Scale Apache Airflow on ECS

At $day_job we use Apache Airflow to process aerial imagery. Airflow processes each flight using a dynamically generated DAG, and they vary in size: some have a few hundred tasks, and some others have thousands. Depending on the time of the year, we might be processing just a couple or about 30 flights at the same time.

Our Airflow instance runs on AWS ECS, and since we have very uneven processing patterns, we originally leveraged Application Autoscaling based on CPU usage. We needed to be able to scale workers on demand as new DAGs start and kill them when things are quieter.

CPU usage scaling certainly works, but it was too slow for our purposes. For example. one of the workers was GPU-intensive, but it didn’t stress the CPU enough to trigger the scale up event with the responsiveness we needed.

How did we improve this? We realized that this isn’t a web app where the number of visitors can be totally unpredictable. We actually know how many tasks are waiting to be executed! Why don’t we just scale the workers based on the Airflow task queue size?

Our original idea was to write a totally custom scaling engine: starting and stopping the tasks ourselves using the ECS API. Madness, there must be a better way… and there actually is a better way!

ECS supports a scaling policy called Target Tracking which is exactly what we need. It will basically add or remove tasks based on a custom metric.

All we needed then is to turn the queue size into that metric. The only caveat is that the ECS policy reads the metric data from Cloudwatch. The solution? CloudWatch custom metrics.

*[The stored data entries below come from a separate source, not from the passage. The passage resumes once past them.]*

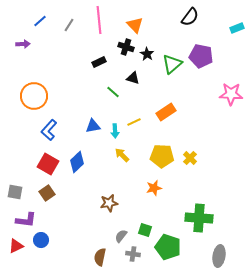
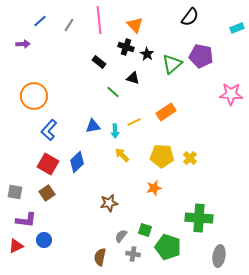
black rectangle: rotated 64 degrees clockwise
blue circle: moved 3 px right
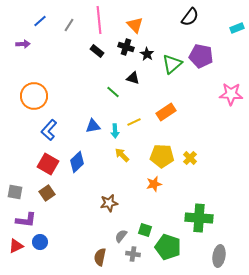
black rectangle: moved 2 px left, 11 px up
orange star: moved 4 px up
blue circle: moved 4 px left, 2 px down
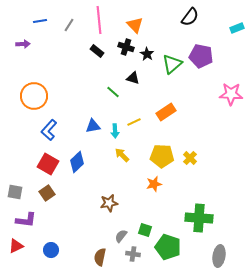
blue line: rotated 32 degrees clockwise
blue circle: moved 11 px right, 8 px down
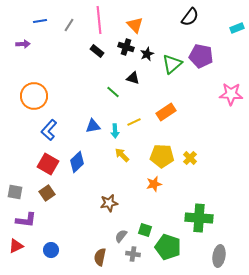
black star: rotated 16 degrees clockwise
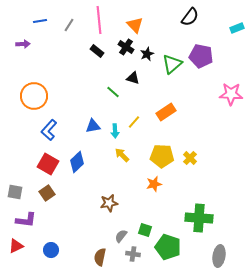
black cross: rotated 14 degrees clockwise
yellow line: rotated 24 degrees counterclockwise
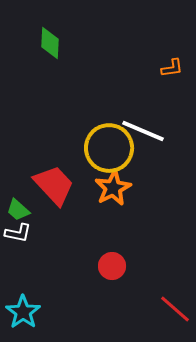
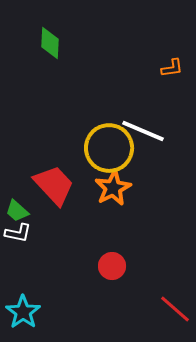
green trapezoid: moved 1 px left, 1 px down
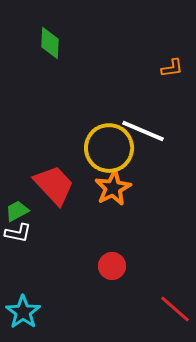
green trapezoid: rotated 110 degrees clockwise
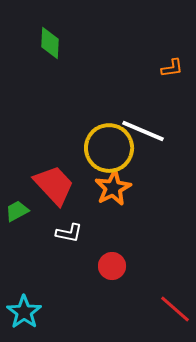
white L-shape: moved 51 px right
cyan star: moved 1 px right
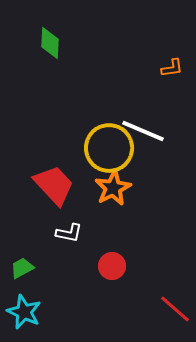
green trapezoid: moved 5 px right, 57 px down
cyan star: rotated 12 degrees counterclockwise
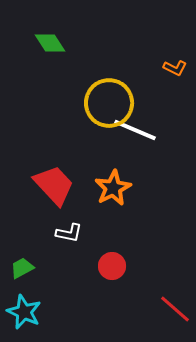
green diamond: rotated 36 degrees counterclockwise
orange L-shape: moved 3 px right; rotated 35 degrees clockwise
white line: moved 8 px left, 1 px up
yellow circle: moved 45 px up
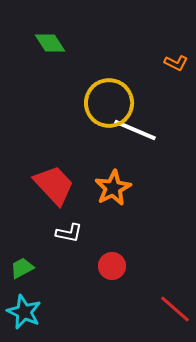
orange L-shape: moved 1 px right, 5 px up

And how can we publish the task queue size to CloudWatch? Well, I can think of several ways, but in the end we used a Lambda function that runs every two minutes to write the custom metrics. The code that actually writes the data looks like this (we have two environments for Airflow, staging and production):

def publish_cloudwatch_metric(environment: str, metric_name: str, metric_value: int):
    cloudwatch = boto3.client("cloudwatch")
    response = cloudwatch.put_metric_data(
        MetricData=[
            {
                "MetricName": metric_name,
                "Dimensions": [
                    {
                        "Name": "Environment",
                        "Value": environment,
                    }
                ],
                "Unit": "None",
                "Value": metric_value,
            },
        ],
        Namespace="Airflow",
    )
    if response["ResponseMetadata"]["HTTPStatusCode"] == 200:
        logger.info(f"Published {environment}/{metric_name}: {metric_value}")
    else:
        logger.error(
            f"Error publishing {environment}/{metric_name}: {metric_value} - {response['ResponseMetadata']}"
        )

The task queue size can be read straight from the Airflow database (I’m sure newer versions of Airflow have a nice REST API for this)

def get_active_airflow_tasks(queue_names: list, environment: str) -> int:
    """Retrieves the number of active (queued or running) airflow tasks from running DAGs from a particular queue."""
    airflow_conn = get_airflow_db_connection(environment)
    with airflow_conn:
        with airflow_conn.cursor(
            cursor_factory=psycopg2.extras.NamedTupleCursor
        ) as cursor:
            query = """SELECT COUNT(DISTINCT ti.task_id)
                        FROM task_instance ti
                                 INNER JOIN dag_run dr ON ti.dag_id = dr.dag_id
                        WHERE ti.state IN ('queued', 'running')
                          AND ti.queue IN %(queue_names)s
                          AND dr.state = 'running'"""
            cursor.execute(query, {"queue_names": tuple(queue_names)})
            active_tasks = cursor.fetchone()

            return active_tasks.count

We have several queues based on the type of task, this reads the values for a given queue.

Obviously, we capped the max number of ECS tasks at some values that make sense for our use case, there isn’t a 1:1 correspondence between queue size and ECS tasks.

And that’s about it, once we replaced the old scaling policy with this new target tracking policy, things started to improved significantly. Workers scale up and down way faster than before, and that means our DAGs take less overall time to run.